Вся его жизнь
Александр Олегович Богданов
Роман описывает жизнь ленинградцев в двадцатые-сороковые годы двадцатого века. Перед читателем открываются личные успехи и неудачи героев на фоне грандиозного переустройства жизни, их мечты и неумолимая жестокость обстоятельств, принуждающих героев постепенно отказываться от своих идеалов.В оформлении обложки использована картина И.И. Бродского (1883—1939) "Митинг 1 мая".
Часть первая
Дорога из Коломны до Путиловского завода пешком занимала чуть больше часа. Вдоль семиэтажных домов на набережной Екатерининского канала, мимо верфей, через Калинкин мост, вдоль заводских заборов, мимо Нарвских ворот, за которыми начинались деревянные дома, огороды и пустоши. Трамвайная линия, проложенная при царе до Ораниенбаума, теперь действовала только до Автово. Чтобы добраться до завода, пришлось бы ждать, потом толкаться в переполненном салоне, потом выходить на кольце у Нарвских ворот и пересаживаться на другую линию, снова толкаться в трамвае. Татьяна хотела сосредоточиться, подумать о предстоящем выступлении, и поэтому пошла пешком. Но как ни старалась она повторять заготовленную речь, мысли уносили ее ежеминутно то в прошлое, то в будущее. Пейзаж Нарвской заставы напоминал о дурном устройстве жизни в царской России. Убогие рабочие окраины в соседстве с кричащей роскошью домов, построенных для внезапно разбогатевших вчерашних крепостных или выходцев из окраин империи, недоброй славы Калинкин мост, казалось, притягивавший публичных женщин всей столицы, облепленный кабаками парк Екатерингоф, куда папа водил их с сестрой лишь однажды, и куда идти второй раз не хотелось. Здесь жили люди, которые были Тане братьями и по роду, и по вере – простой русский народ. И они же были чужды ей по всякому человеческому свойству: языку, одежде, образованию, манерам. И оттого раньше так болело ее сердце, чувствуя непреодолимость барьеров между нею и ими, и оттого так радовалась она сегодня, чувствуя, что эти барьеры скоро будут разрушены. Уже сейчас, когда трудящимся дали почувствовать, что они-то и есть соль земли, самые важные люди, стало заметно, как тянутся батраки и чернорабочие за знаниями, как сопереживают театральным постановкам, как пытаются понять новую изобразительную манеру, и как старая культура нужна и интересна им. Прав Луначарский, когда говорит, что мы создадим человека, гармоничность которого не представить нам, однобоко образованным и воспитанным.

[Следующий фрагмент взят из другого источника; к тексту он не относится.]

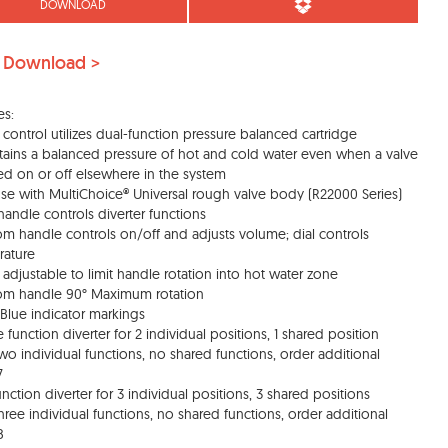
DOWNLOAD
 Download >
es:
 control utilizes dual-function pressure balanced cartridge
tains a balanced pressure of hot and cold water even when a valve
ned on or off elsewhere in the system
use with MultiChoice® Universal rough valve body (R22000 Series)
handle controls diverter functions
om handle controls on/off and adjusts volume; dial controls
rature
d adjustable to limit handle rotation into hot water zone
om handle 90° Maximum rotation
Blue indicator markings
e function diverter for 2 individual positions, 1 shared position
two individual functions, no shared functions, order additional
7
function diverter for 3 individual positions, 3 shared positions
three individual functions, no shared functions, order additional
8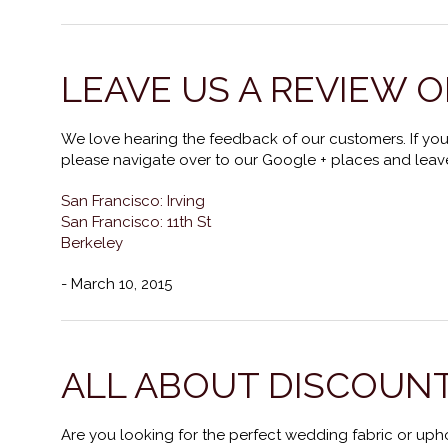
LEAVE US A REVIEW O
We love hearing the feedback of our customers. If you
please navigate over to our Google + places and leave
San Francisco: Irving
San Francisco: 11th St
Berkeley
- March 10, 2015
ALL ABOUT DISCOUNT
Are you looking for the perfect wedding fabric or upho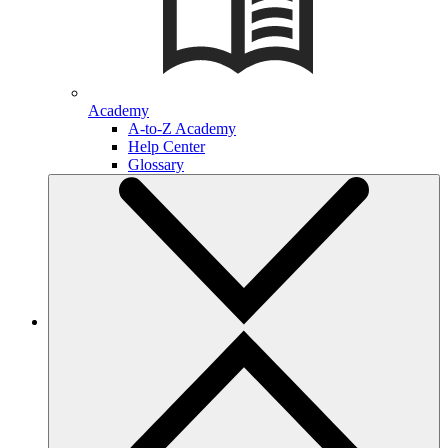
Academy
A-to-Z Academy
Help Center
Glossary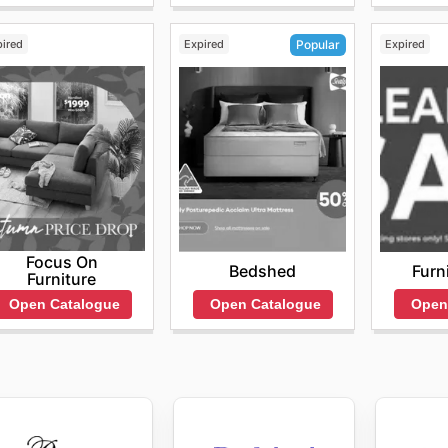
pired
Expired
Expired
Popular
Focus On
Furn
Bedshed
Furniture
Open
Open Catalogue
Open Catalogue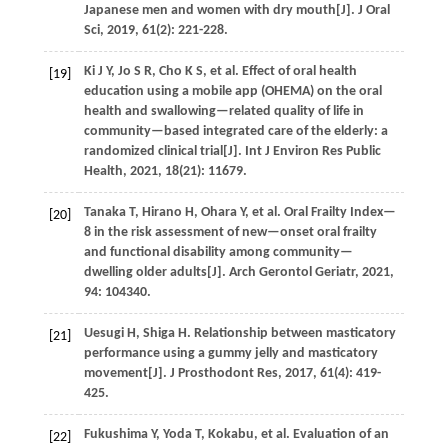
Japanese men and women with dry mouth[J].
J Oral
Sci
,
2019
,
61
(2): 221-228.
Ki
J Y
,
Jo
S R
,
Cho
K S
,
et al.
Effect of oral health
[19]
education using a mobile app (OHEMA) on the oral
health and swallowing—related quality of life in
community—based integrated care of the elderly: a
randomized clinical trial[J].
Int J Environ Res Public
Health
,
2021
,
18
(21): 11679.
Tanaka
T
,
Hirano
H
,
Ohara
Y
,
et al.
Oral Frailty Index—
[20]
8 in the risk assessment of new—onset oral frailty
and functional disability among community—
dwelling older adults[J].
Arch Gerontol Geriatr
,
2021
,
94
: 104340.
Uesugi
H
,
Shiga
H
. Relationship between masticatory
[21]
performance using a gummy jelly and masticatory
movement[J].
J Prosthodont Res
,
2017
,
61
(4): 419-
425.
Fukushima
Y
,
Yoda
T
, Kokabu,
et al.
Evaluation of an
[22]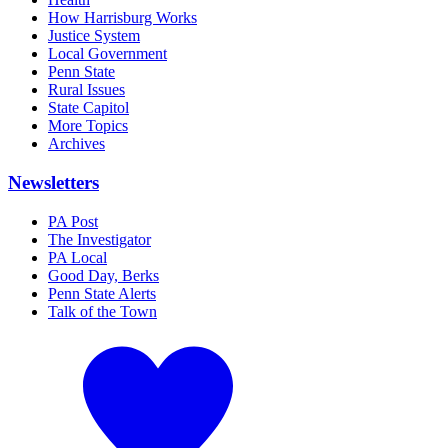
How Harrisburg Works
Justice System
Local Government
Penn State
Rural Issues
State Capitol
More Topics
Archives
Newsletters
PA Post
The Investigator
PA Local
Good Day, Berks
Penn State Alerts
Talk of the Town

Таня забывалась в своих мечтах, радостно оглядывалась: а кругом тянулась рабочая окраина недавней столицы со следами нескольких лет разрухи. В двух кварталах налево по Обводному – Балтийский и Варшавский вокзалы – для стольких путь страданий и скорби! С августа 1914 года вокзалы как жерла мясорубок засасывали в себя сотни тысяч мужчин, тела которых одевали в шинели, чтобы затем где-то на западе сложить в гробы или обмотать остатки этих тел бинтами. А те, кто оставался целым внешне, сгорели изнутри. Где добрая крестьянская сила? Где желание строить и растить детей? Бежавшие с фронта в 1917 году солдаты ненавидели не стрелявшего в них немца или венгра, они ненавидели тех, кто жил в тылу, тех, кого они защищали в окопах. Они готовы были уничтожить каждого, одетого в пальто с бобровым воротником, каждого длинноволосого патриота. Они ненавидели каждую женщину, принадлежащую не им. Таня со страхом и омерзением вспоминала, какими глазами смотрели на нее солдаты весной 1917 года. И вот пролилась чаша палящего гнева и вековой обиды – революция!
Татьяна обратила внимание на это свое выражение и запомнила его (может пригодиться в речи). Теперь она шла уже за Нарвскими воротами, по неухоженным городским предместьям. Мороз, ветер. В стороне от дороги выглядывали из-под снега обломки досок, чуть дальше покосившийся деревянный дом – скорее всего, следы сентябрьского наводнения не успели убрать до снега. В чем можно обвинять большевиков? В этом наводнении? Чуть ли не все сторонники старого режима многозначительно покачивали головами, мол, Божья десница продолжает карать нас.